**EXERCISE DIRECTIONS**
From the first line to the last, copy the material word for word; pictures stay out.

**PROVIDED ENTRIES**
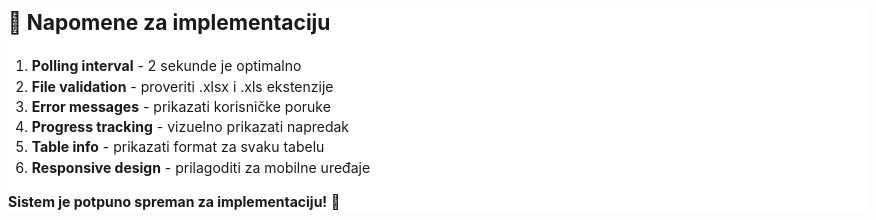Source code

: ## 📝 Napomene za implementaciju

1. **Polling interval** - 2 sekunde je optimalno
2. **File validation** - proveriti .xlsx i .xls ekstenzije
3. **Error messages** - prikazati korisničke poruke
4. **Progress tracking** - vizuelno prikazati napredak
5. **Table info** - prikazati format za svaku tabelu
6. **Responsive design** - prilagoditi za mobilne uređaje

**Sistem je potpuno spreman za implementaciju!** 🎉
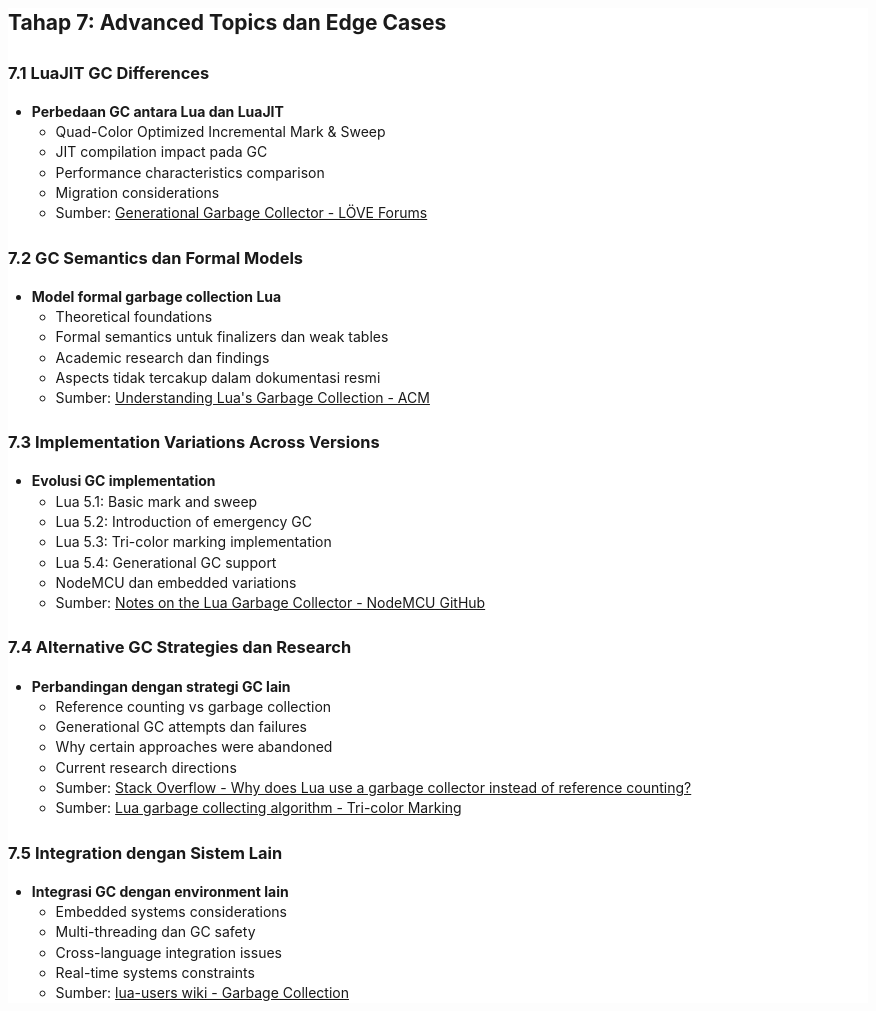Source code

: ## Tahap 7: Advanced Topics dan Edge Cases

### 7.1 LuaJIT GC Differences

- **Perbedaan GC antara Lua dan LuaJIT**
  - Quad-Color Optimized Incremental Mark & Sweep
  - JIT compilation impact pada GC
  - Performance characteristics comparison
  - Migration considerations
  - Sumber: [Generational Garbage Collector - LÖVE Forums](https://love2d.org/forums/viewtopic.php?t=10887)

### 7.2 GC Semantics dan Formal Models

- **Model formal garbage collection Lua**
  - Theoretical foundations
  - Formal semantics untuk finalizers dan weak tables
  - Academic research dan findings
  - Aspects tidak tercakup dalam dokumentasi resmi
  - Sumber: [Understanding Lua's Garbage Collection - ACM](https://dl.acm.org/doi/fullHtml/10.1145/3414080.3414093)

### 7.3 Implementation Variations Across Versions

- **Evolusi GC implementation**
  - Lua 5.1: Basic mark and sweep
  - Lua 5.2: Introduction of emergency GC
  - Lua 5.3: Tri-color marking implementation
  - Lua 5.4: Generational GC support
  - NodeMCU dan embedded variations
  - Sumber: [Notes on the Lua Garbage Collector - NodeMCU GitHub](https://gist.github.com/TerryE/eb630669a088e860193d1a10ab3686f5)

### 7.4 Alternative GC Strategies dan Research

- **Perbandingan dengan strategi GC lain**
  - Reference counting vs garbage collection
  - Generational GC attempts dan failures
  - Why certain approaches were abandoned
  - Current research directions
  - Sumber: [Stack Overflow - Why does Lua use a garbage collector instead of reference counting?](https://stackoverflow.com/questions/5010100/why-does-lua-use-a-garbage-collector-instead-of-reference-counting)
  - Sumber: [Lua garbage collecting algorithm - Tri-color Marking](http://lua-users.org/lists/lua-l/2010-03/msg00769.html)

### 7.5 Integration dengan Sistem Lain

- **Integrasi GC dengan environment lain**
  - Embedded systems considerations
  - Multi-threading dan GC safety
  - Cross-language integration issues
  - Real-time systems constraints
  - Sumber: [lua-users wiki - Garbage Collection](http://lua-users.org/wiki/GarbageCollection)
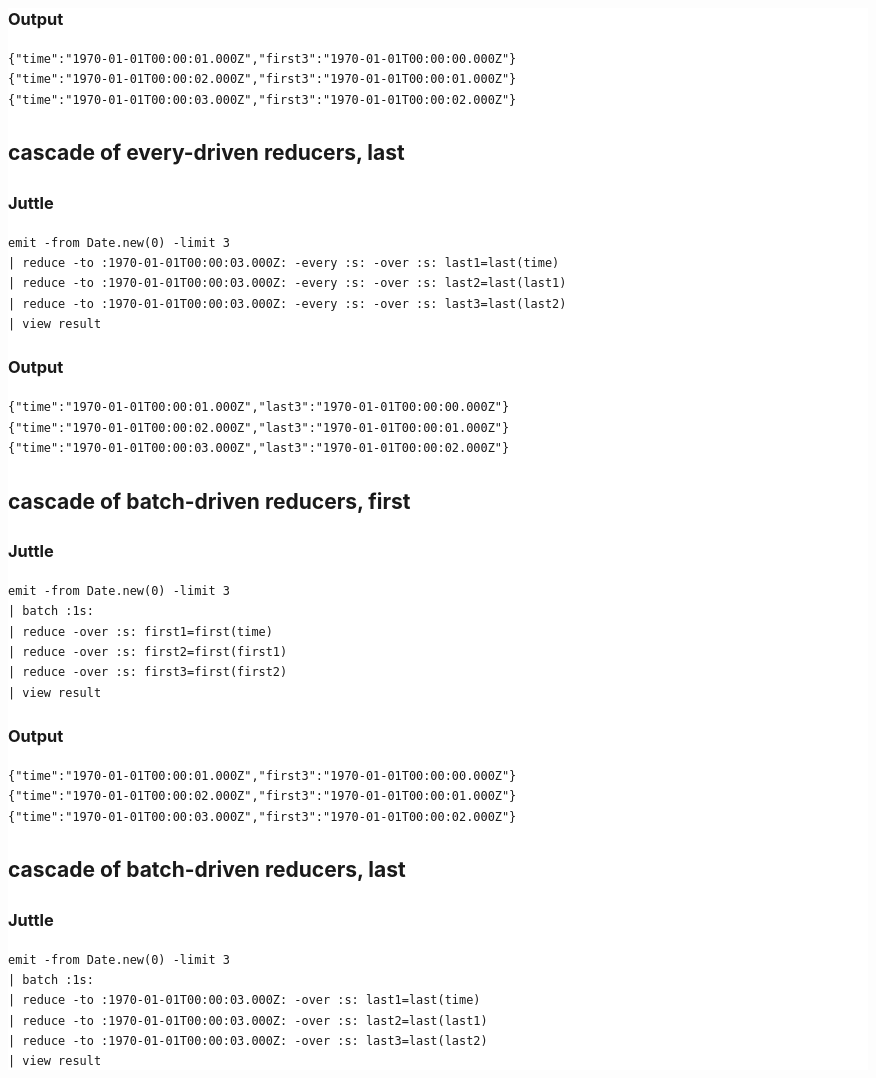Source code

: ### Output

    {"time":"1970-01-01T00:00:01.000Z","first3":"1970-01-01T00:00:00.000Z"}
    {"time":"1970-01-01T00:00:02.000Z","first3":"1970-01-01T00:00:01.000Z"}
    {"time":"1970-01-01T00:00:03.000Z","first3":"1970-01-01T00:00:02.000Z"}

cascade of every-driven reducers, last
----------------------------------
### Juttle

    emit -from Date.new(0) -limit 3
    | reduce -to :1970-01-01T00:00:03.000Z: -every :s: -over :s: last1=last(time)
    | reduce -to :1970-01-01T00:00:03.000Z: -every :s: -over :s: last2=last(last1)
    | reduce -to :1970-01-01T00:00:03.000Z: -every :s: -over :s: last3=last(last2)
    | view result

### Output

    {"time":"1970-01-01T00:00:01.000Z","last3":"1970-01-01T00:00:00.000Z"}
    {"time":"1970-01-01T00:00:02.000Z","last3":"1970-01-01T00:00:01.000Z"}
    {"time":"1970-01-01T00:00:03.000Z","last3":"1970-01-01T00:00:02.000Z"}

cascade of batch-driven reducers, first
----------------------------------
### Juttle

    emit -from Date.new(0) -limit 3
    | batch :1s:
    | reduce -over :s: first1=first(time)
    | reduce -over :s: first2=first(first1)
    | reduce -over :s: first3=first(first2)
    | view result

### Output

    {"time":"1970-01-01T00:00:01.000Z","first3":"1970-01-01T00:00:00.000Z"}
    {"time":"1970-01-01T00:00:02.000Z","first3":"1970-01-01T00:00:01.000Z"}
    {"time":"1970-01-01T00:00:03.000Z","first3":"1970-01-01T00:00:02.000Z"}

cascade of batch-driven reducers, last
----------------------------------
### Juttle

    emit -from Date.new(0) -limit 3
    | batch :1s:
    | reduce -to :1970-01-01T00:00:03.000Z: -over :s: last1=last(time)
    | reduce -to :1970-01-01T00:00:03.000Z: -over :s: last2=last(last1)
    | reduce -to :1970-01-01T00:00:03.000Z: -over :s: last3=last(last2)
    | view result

**EXERCISE SOLUTION**
Source code

: ## 📝 Napomene za implementaciju

1. **Polling interval** - 2 sekunde je optimalno
2. **File validation** - proveriti .xlsx i .xls ekstenzije
3. **Error messages** - prikazati korisničke poruke
4. **Progress tracking** - vizuelno prikazati napredak
5. **Table info** - prikazati format za svaku tabelu
6. **Responsive design** - prilagoditi za mobilne uređaje

**Sistem je potpuno spreman za implementaciju!** 🎉
Source code

: ## Tahap 7: Advanced Topics dan Edge Cases

### 7.1 LuaJIT GC Differences

- **Perbedaan GC antara Lua dan LuaJIT**
  - Quad-Color Optimized Incremental Mark & Sweep
  - JIT compilation impact pada GC
  - Performance characteristics comparison
  - Migration considerations
  - Sumber: [Generational Garbage Collector - LÖVE Forums](https://love2d.org/forums/viewtopic.php?t=10887)

### 7.2 GC Semantics dan Formal Models

- **Model formal garbage collection Lua**
  - Theoretical foundations
  - Formal semantics untuk finalizers dan weak tables
  - Academic research dan findings
  - Aspects tidak tercakup dalam dokumentasi resmi
  - Sumber: [Understanding Lua's Garbage Collection - ACM](https://dl.acm.org/doi/fullHtml/10.1145/3414080.3414093)

### 7.3 Implementation Variations Across Versions

- **Evolusi GC implementation**
  - Lua 5.1: Basic mark and sweep
  - Lua 5.2: Introduction of emergency GC
  - Lua 5.3: Tri-color marking implementation
  - Lua 5.4: Generational GC support
  - NodeMCU dan embedded variations
  - Sumber: [Notes on the Lua Garbage Collector - NodeMCU GitHub](https://gist.github.com/TerryE/eb630669a088e860193d1a10ab3686f5)

### 7.4 Alternative GC Strategies dan Research

- **Perbandingan dengan strategi GC lain**
  - Reference counting vs garbage collection
  - Generational GC attempts dan failures
  - Why certain approaches were abandoned
  - Current research directions
  - Sumber: [Stack Overflow - Why does Lua use a garbage collector instead of reference counting?](https://stackoverflow.com/questions/5010100/why-does-lua-use-a-garbage-collector-instead-of-reference-counting)
  - Sumber: [Lua garbage collecting algorithm - Tri-color Marking](http://lua-users.org/lists/lua-l/2010-03/msg00769.html)

### 7.5 Integration dengan Sistem Lain

- **Integrasi GC dengan environment lain**
  - Embedded systems considerations
  - Multi-threading dan GC safety
  - Cross-language integration issues
  - Real-time systems constraints
  - Sumber: [lua-users wiki - Garbage Collection](http://lua-users.org/wiki/GarbageCollection)
Source code

: ### Output

    {"time":"1970-01-01T00:00:01.000Z","first3":"1970-01-01T00:00:00.000Z"}
    {"time":"1970-01-01T00:00:02.000Z","first3":"1970-01-01T00:00:01.000Z"}
    {"time":"1970-01-01T00:00:03.000Z","first3":"1970-01-01T00:00:02.000Z"}

cascade of every-driven reducers, last
----------------------------------
### Juttle

    emit -from Date.new(0) -limit 3
    | reduce -to :1970-01-01T00:00:03.000Z: -every :s: -over :s: last1=last(time)
    | reduce -to :1970-01-01T00:00:03.000Z: -every :s: -over :s: last2=last(last1)
    | reduce -to :1970-01-01T00:00:03.000Z: -every :s: -over :s: last3=last(last2)
    | view result

### Output

    {"time":"1970-01-01T00:00:01.000Z","last3":"1970-01-01T00:00:00.000Z"}
    {"time":"1970-01-01T00:00:02.000Z","last3":"1970-01-01T00:00:01.000Z"}
    {"time":"1970-01-01T00:00:03.000Z","last3":"1970-01-01T00:00:02.000Z"}

cascade of batch-driven reducers, first
----------------------------------
### Juttle

    emit -from Date.new(0) -limit 3
    | batch :1s:
    | reduce -over :s: first1=first(time)
    | reduce -over :s: first2=first(first1)
    | reduce -over :s: first3=first(first2)
    | view result

### Output

    {"time":"1970-01-01T00:00:01.000Z","first3":"1970-01-01T00:00:00.000Z"}
    {"time":"1970-01-01T00:00:02.000Z","first3":"1970-01-01T00:00:01.000Z"}
    {"time":"1970-01-01T00:00:03.000Z","first3":"1970-01-01T00:00:02.000Z"}

cascade of batch-driven reducers, last
----------------------------------
### Juttle

    emit -from Date.new(0) -limit 3
    | batch :1s:
    | reduce -to :1970-01-01T00:00:03.000Z: -over :s: last1=last(time)
    | reduce -to :1970-01-01T00:00:03.000Z: -over :s: last2=last(last1)
    | reduce -to :1970-01-01T00:00:03.000Z: -over :s: last3=last(last2)
    | view result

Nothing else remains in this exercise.